> **Activity**:
In the data below, change every "Main category" to "Primary category" and copy out all the lines with nothing else changed. Leave the pictures out of your answer.

____________________

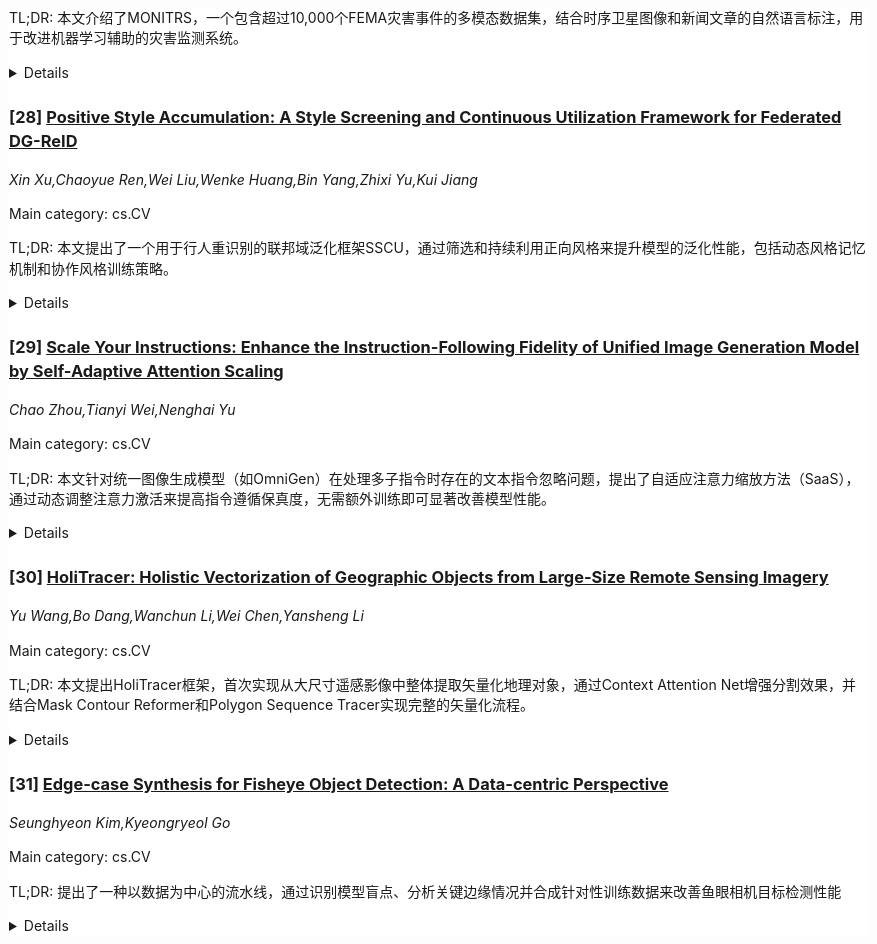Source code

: TL;DR: 本文介绍了MONITRS，一个包含超过10,000个FEMA灾害事件的多模态数据集，结合时序卫星图像和新闻文章的自然语言标注，用于改进机器学习辅助的灾害监测系统。


<details><summary>Details</summary></details>


### [28] [Positive Style Accumulation: A Style Screening and Continuous Utilization Framework for Federated DG-ReID](https://arxiv.org/abs/2507.16238)
*Xin Xu,Chaoyue Ren,Wei Liu,Wenke Huang,Bin Yang,Zhixi Yu,Kui Jiang*

Main category: cs.CV

TL;DR: 本文提出了一个用于行人重识别的联邦域泛化框架SSCU，通过筛选和持续利用正向风格来提升模型的泛化性能，包括动态风格记忆机制和协作风格训练策略。


<details><summary>Details</summary></details>


### [29] [Scale Your Instructions: Enhance the Instruction-Following Fidelity of Unified Image Generation Model by Self-Adaptive Attention Scaling](https://arxiv.org/abs/2507.16240)
*Chao Zhou,Tianyi Wei,Nenghai Yu*

Main category: cs.CV

TL;DR: 本文针对统一图像生成模型（如OmniGen）在处理多子指令时存在的文本指令忽略问题，提出了自适应注意力缩放方法（SaaS），通过动态调整注意力激活来提高指令遵循保真度，无需额外训练即可显著改善模型性能。


<details><summary>Details</summary></details>


### [30] [HoliTracer: Holistic Vectorization of Geographic Objects from Large-Size Remote Sensing Imagery](https://arxiv.org/abs/2507.16251)
*Yu Wang,Bo Dang,Wanchun Li,Wei Chen,Yansheng Li*

Main category: cs.CV

TL;DR: 本文提出HoliTracer框架，首次实现从大尺寸遥感影像中整体提取矢量化地理对象，通过Context Attention Net增强分割效果，并结合Mask Contour Reformer和Polygon Sequence Tracer实现完整的矢量化流程。


<details><summary>Details</summary></details>


### [31] [Edge-case Synthesis for Fisheye Object Detection: A Data-centric Perspective](https://arxiv.org/abs/2507.16254)
*Seunghyeon Kim,Kyeongryeol Go*

Main category: cs.CV

TL;DR: 提出了一种以数据为中心的流水线，通过识别模型盲点、分析关键边缘情况并合成针对性训练数据来改善鱼眼相机目标检测性能


<details><summary>Details</summary></details>
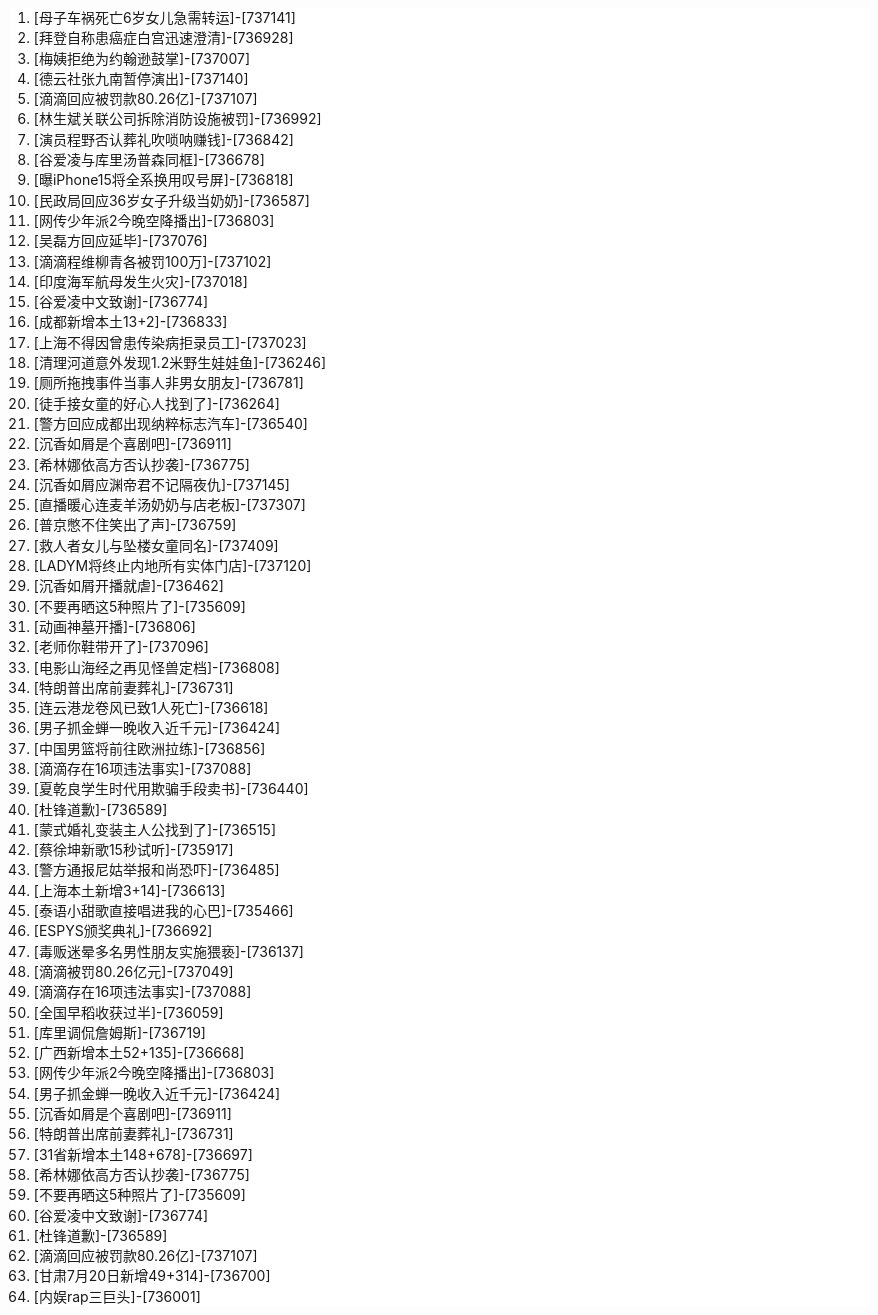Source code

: 1. [母子车祸死亡6岁女儿急需转运]-[737141]
1. [拜登自称患癌症白宫迅速澄清]-[736928]
1. [梅姨拒绝为约翰逊鼓掌]-[737007]
1. [德云社张九南暂停演出]-[737140]
1. [滴滴回应被罚款80.26亿]-[737107]
1. [林生斌关联公司拆除消防设施被罚]-[736992]
1. [演员程野否认葬礼吹唢呐赚钱]-[736842]
1. [谷爱凌与库里汤普森同框]-[736678]
1. [曝iPhone15将全系换用叹号屏]-[736818]
1. [民政局回应36岁女子升级当奶奶]-[736587]
1. [网传少年派2今晚空降播出]-[736803]
1. [吴磊方回应延毕]-[737076]
1. [滴滴程维柳青各被罚100万]-[737102]
1. [印度海军航母发生火灾]-[737018]
1. [谷爱凌中文致谢]-[736774]
1. [成都新增本土13+2]-[736833]
1. [上海不得因曾患传染病拒录员工]-[737023]
1. [清理河道意外发现1.2米野生娃娃鱼]-[736246]
1. [厕所拖拽事件当事人非男女朋友]-[736781]
1. [徒手接女童的好心人找到了]-[736264]
1. [警方回应成都出现纳粹标志汽车]-[736540]
1. [沉香如屑是个喜剧吧]-[736911]
1. [希林娜依高方否认抄袭]-[736775]
1. [沉香如屑应渊帝君不记隔夜仇]-[737145]
1. [直播暖心连麦羊汤奶奶与店老板]-[737307]
1. [普京憋不住笑出了声]-[736759]
1. [救人者女儿与坠楼女童同名]-[737409]
1. [LADYM将终止内地所有实体门店]-[737120]
1. [沉香如屑开播就虐]-[736462]
1. [不要再晒这5种照片了]-[735609]
1. [动画神墓开播]-[736806]
1. [老师你鞋带开了]-[737096]
1. [电影山海经之再见怪兽定档]-[736808]
1. [特朗普出席前妻葬礼]-[736731]
1. [连云港龙卷风已致1人死亡]-[736618]
1. [男子抓金蝉一晚收入近千元]-[736424]
1. [中国男篮将前往欧洲拉练]-[736856]
1. [滴滴存在16项违法事实]-[737088]
1. [夏乾良学生时代用欺骗手段卖书]-[736440]
1. [杜锋道歉]-[736589]
1. [蒙式婚礼变装主人公找到了]-[736515]
1. [蔡徐坤新歌15秒试听]-[735917]
1. [警方通报尼姑举报和尚恐吓]-[736485]
1. [上海本土新增3+14]-[736613]
1. [泰语小甜歌直接唱进我的心巴]-[735466]
1. [ESPYS颁奖典礼]-[736692]
1. [毒贩迷晕多名男性朋友实施猥亵]-[736137]
1. [滴滴被罚80.26亿元]-[737049]
1. [滴滴存在16项违法事实]-[737088]
1. [全国早稻收获过半]-[736059]
1. [库里调侃詹姆斯]-[736719]
1. [广西新增本土52+135]-[736668]
1. [网传少年派2今晚空降播出]-[736803]
1. [男子抓金蝉一晚收入近千元]-[736424]
1. [沉香如屑是个喜剧吧]-[736911]
1. [特朗普出席前妻葬礼]-[736731]
1. [31省新增本土148+678]-[736697]
1. [希林娜依高方否认抄袭]-[736775]
1. [不要再晒这5种照片了]-[735609]
1. [谷爱凌中文致谢]-[736774]
1. [杜锋道歉]-[736589]
1. [滴滴回应被罚款80.26亿]-[737107]
1. [甘肃7月20日新增49+314]-[736700]
1. [内娱rap三巨头]-[736001]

____________________

> **Response**:
Source code

: TL;DR: 本文介绍了MONITRS，一个包含超过10,000个FEMA灾害事件的多模态数据集，结合时序卫星图像和新闻文章的自然语言标注，用于改进机器学习辅助的灾害监测系统。


<details><summary>Details</summary></details>


### [28] [Positive Style Accumulation: A Style Screening and Continuous Utilization Framework for Federated DG-ReID](https://arxiv.org/abs/2507.16238)
*Xin Xu,Chaoyue Ren,Wei Liu,Wenke Huang,Bin Yang,Zhixi Yu,Kui Jiang*

Primary category: cs.CV

TL;DR: 本文提出了一个用于行人重识别的联邦域泛化框架SSCU，通过筛选和持续利用正向风格来提升模型的泛化性能，包括动态风格记忆机制和协作风格训练策略。


<details><summary>Details</summary></details>


### [29] [Scale Your Instructions: Enhance the Instruction-Following Fidelity of Unified Image Generation Model by Self-Adaptive Attention Scaling](https://arxiv.org/abs/2507.16240)
*Chao Zhou,Tianyi Wei,Nenghai Yu*

Primary category: cs.CV

TL;DR: 本文针对统一图像生成模型（如OmniGen）在处理多子指令时存在的文本指令忽略问题，提出了自适应注意力缩放方法（SaaS），通过动态调整注意力激活来提高指令遵循保真度，无需额外训练即可显著改善模型性能。


<details><summary>Details</summary></details>


### [30] [HoliTracer: Holistic Vectorization of Geographic Objects from Large-Size Remote Sensing Imagery](https://arxiv.org/abs/2507.16251)
*Yu Wang,Bo Dang,Wanchun Li,Wei Chen,Yansheng Li*

Primary category: cs.CV

TL;DR: 本文提出HoliTracer框架，首次实现从大尺寸遥感影像中整体提取矢量化地理对象，通过Context Attention Net增强分割效果，并结合Mask Contour Reformer和Polygon Sequence Tracer实现完整的矢量化流程。


<details><summary>Details</summary></details>


### [31] [Edge-case Synthesis for Fisheye Object Detection: A Data-centric Perspective](https://arxiv.org/abs/2507.16254)
*Seunghyeon Kim,Kyeongryeol Go*

Primary category: cs.CV

TL;DR: 提出了一种以数据为中心的流水线，通过识别模型盲点、分析关键边缘情况并合成针对性训练数据来改善鱼眼相机目标检测性能


<details><summary>Details</summary></details>
Source code

: 1. [母子车祸死亡6岁女儿急需转运]-[737141]
1. [拜登自称患癌症白宫迅速澄清]-[736928]
1. [梅姨拒绝为约翰逊鼓掌]-[737007]
1. [德云社张九南暂停演出]-[737140]
1. [滴滴回应被罚款80.26亿]-[737107]
1. [林生斌关联公司拆除消防设施被罚]-[736992]
1. [演员程野否认葬礼吹唢呐赚钱]-[736842]
1. [谷爱凌与库里汤普森同框]-[736678]
1. [曝iPhone15将全系换用叹号屏]-[736818]
1. [民政局回应36岁女子升级当奶奶]-[736587]
1. [网传少年派2今晚空降播出]-[736803]
1. [吴磊方回应延毕]-[737076]
1. [滴滴程维柳青各被罚100万]-[737102]
1. [印度海军航母发生火灾]-[737018]
1. [谷爱凌中文致谢]-[736774]
1. [成都新增本土13+2]-[736833]
1. [上海不得因曾患传染病拒录员工]-[737023]
1. [清理河道意外发现1.2米野生娃娃鱼]-[736246]
1. [厕所拖拽事件当事人非男女朋友]-[736781]
1. [徒手接女童的好心人找到了]-[736264]
1. [警方回应成都出现纳粹标志汽车]-[736540]
1. [沉香如屑是个喜剧吧]-[736911]
1. [希林娜依高方否认抄袭]-[736775]
1. [沉香如屑应渊帝君不记隔夜仇]-[737145]
1. [直播暖心连麦羊汤奶奶与店老板]-[737307]
1. [普京憋不住笑出了声]-[736759]
1. [救人者女儿与坠楼女童同名]-[737409]
1. [LADYM将终止内地所有实体门店]-[737120]
1. [沉香如屑开播就虐]-[736462]
1. [不要再晒这5种照片了]-[735609]
1. [动画神墓开播]-[736806]
1. [老师你鞋带开了]-[737096]
1. [电影山海经之再见怪兽定档]-[736808]
1. [特朗普出席前妻葬礼]-[736731]
1. [连云港龙卷风已致1人死亡]-[736618]
1. [男子抓金蝉一晚收入近千元]-[736424]
1. [中国男篮将前往欧洲拉练]-[736856]
1. [滴滴存在16项违法事实]-[737088]
1. [夏乾良学生时代用欺骗手段卖书]-[736440]
1. [杜锋道歉]-[736589]
1. [蒙式婚礼变装主人公找到了]-[736515]
1. [蔡徐坤新歌15秒试听]-[735917]
1. [警方通报尼姑举报和尚恐吓]-[736485]
1. [上海本土新增3+14]-[736613]
1. [泰语小甜歌直接唱进我的心巴]-[735466]
1. [ESPYS颁奖典礼]-[736692]
1. [毒贩迷晕多名男性朋友实施猥亵]-[736137]
1. [滴滴被罚80.26亿元]-[737049]
1. [滴滴存在16项违法事实]-[737088]
1. [全国早稻收获过半]-[736059]
1. [库里调侃詹姆斯]-[736719]
1. [广西新增本土52+135]-[736668]
1. [网传少年派2今晚空降播出]-[736803]
1. [男子抓金蝉一晚收入近千元]-[736424]
1. [沉香如屑是个喜剧吧]-[736911]
1. [特朗普出席前妻葬礼]-[736731]
1. [31省新增本土148+678]-[736697]
1. [希林娜依高方否认抄袭]-[736775]
1. [不要再晒这5种照片了]-[735609]
1. [谷爱凌中文致谢]-[736774]
1. [杜锋道歉]-[736589]
1. [滴滴回应被罚款80.26亿]-[737107]
1. [甘肃7月20日新增49+314]-[736700]
1. [内娱rap三巨头]-[736001]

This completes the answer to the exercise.